Сейчас все делается по науке, науке капиталистической эксплуатации. Мало прикарманить чужие земли и недра, надо заставить истинных хозяев этих богатств в поте лица извлекать их из-под земли и задаром отдавать чужому дяде. Это не гипербола публициста. Это констатация факта с математической, в буквальном смысле, точностью. Экономисты подсчитали, что каждый рабочий нефтяных промыслов Ближнего Востока отрабатывает свою годовую заработную плату в течение 3—5 дней. А остальные дни в году он приносит хозяевам нефтепромыслов чистую прибыль. Поль Гетти платит своим рабочим ровно столько, сколько потребно, чтобы поддержать их физическое существование и возможность пользоваться их трудом.

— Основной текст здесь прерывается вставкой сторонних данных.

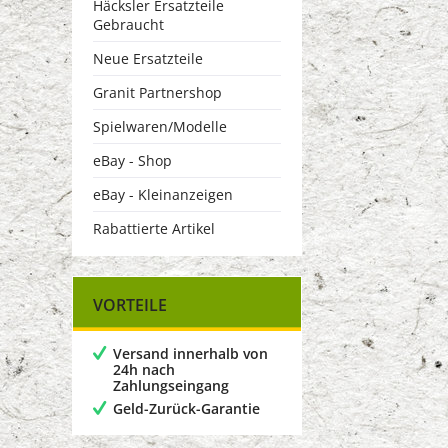
Häcksler Ersatzteile
Gebraucht
Neue Ersatzteile
Granit Partnershop
Spielwaren/Modelle
eBay - Shop
eBay - Kleinanzeigen
Rabattierte Artikel
VORTEILE
Versand innerhalb von
24h nach
Zahlungseingang
Geld-Zurück-Garantie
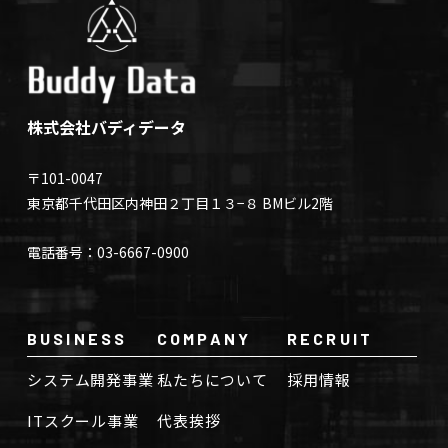
株式会社バディデータ
〒101-0047
東京都千代田区内神田２丁目１３−８ BMビル2階
電話番号：03-6667-0900
BUSINESS
COMPANY
RECRUIT
システム開発事業
私たちについて
採用情報
ITスクール事業
代表挨拶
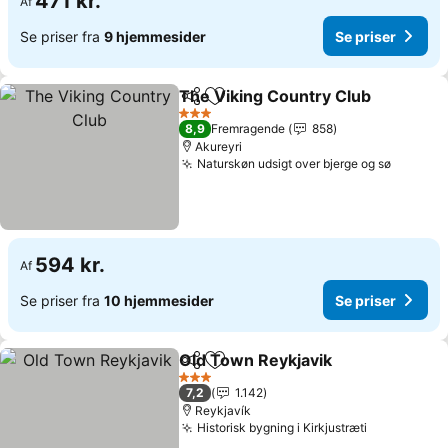
471 kr.
Af
Se priser fra
9 hjemmesider
Se priser
The Viking Country Club
Del
Føj til favoritter
3 Stjerner
8,9
Fremragende
858
Akureyri
Naturskøn udsigt over bjerge og sø
594 kr.
Af
Se priser fra
10 hjemmesider
Se priser
Old Town Reykjavik
Del
Føj til favoritter
3 Stjerner
7,2
1.142
Reykjavík
Historisk bygning i Kirkjustræti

Спекулируя на крайней бедности местного населения, он примитивный образ жизни и полуголодное его существование сделал вторым, после стоимости извлекаемой нефти, источником своего сказочного обогащения.

Золотая посуда и картины Тинторетто, замки и фонтаны из шампанского, пакеты акций и яхты — все это не собственность Гетти, это деньги, изъятые у тружеников, гнущих спину на нефтяных промыслах и других предприятиях миллиардера. Его богатства — это материализованные механизмом капиталистической эксплуатации лишения и пот, голод и беспросветная нужда десятков тысяч существ, которых на воскресной мессе толстосум именует «ближними своими». На языке экономической науки сие называется извлечением прибавочной стоимости.

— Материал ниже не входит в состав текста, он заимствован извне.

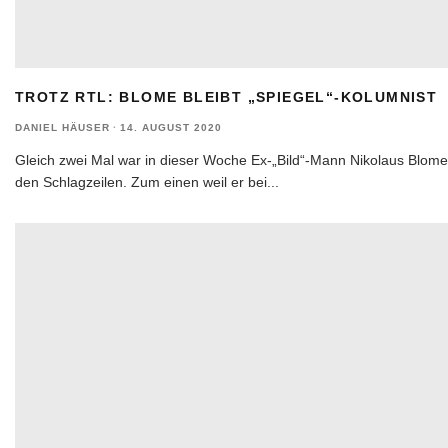
TROTZ RTL: BLOME BLEIBT „SPIEGEL“-KOLUMNIST
DANIEL HÄUSER
·
14. AUGUST 2020
Gleich zwei Mal war in dieser Woche Ex-„Bild“-Mann Nikolaus Blome
den Schlagzeilen. Zum einen weil er bei
...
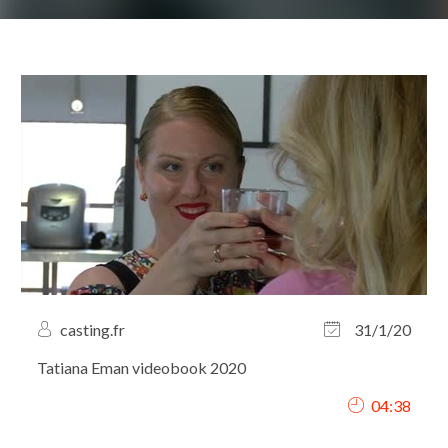
casting.fr
31/1/20
Tatiana Eman videobook 2020
04:38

Нет, не просто удача, не исключительное сочетание личных качеств вознесло Гетти на вершину его богатств. Все это лишь способствовало тому, что на этой вершине оказался именно он, Гетти. Но в основе этого богатства — закономерности капиталистической эксплуатации человека человеком.

Гетти, безусловно, личность незаурядная. Уже одно то, что он является одним из очень немногих американских предпринимателей, которым удалось сколотить крупное состояние в последние годы, ставит этого дельца в положение исключительное. Ведь сейчас приток новых членов в состав «клуба миллиардеров» почти прекратился и элита американского большого бизнеса, прочно окопавшаяся на вершине делового Олимпа, заняв круговую оборону, стремится не допустить в свой узкий избранный круг никого из посторонних.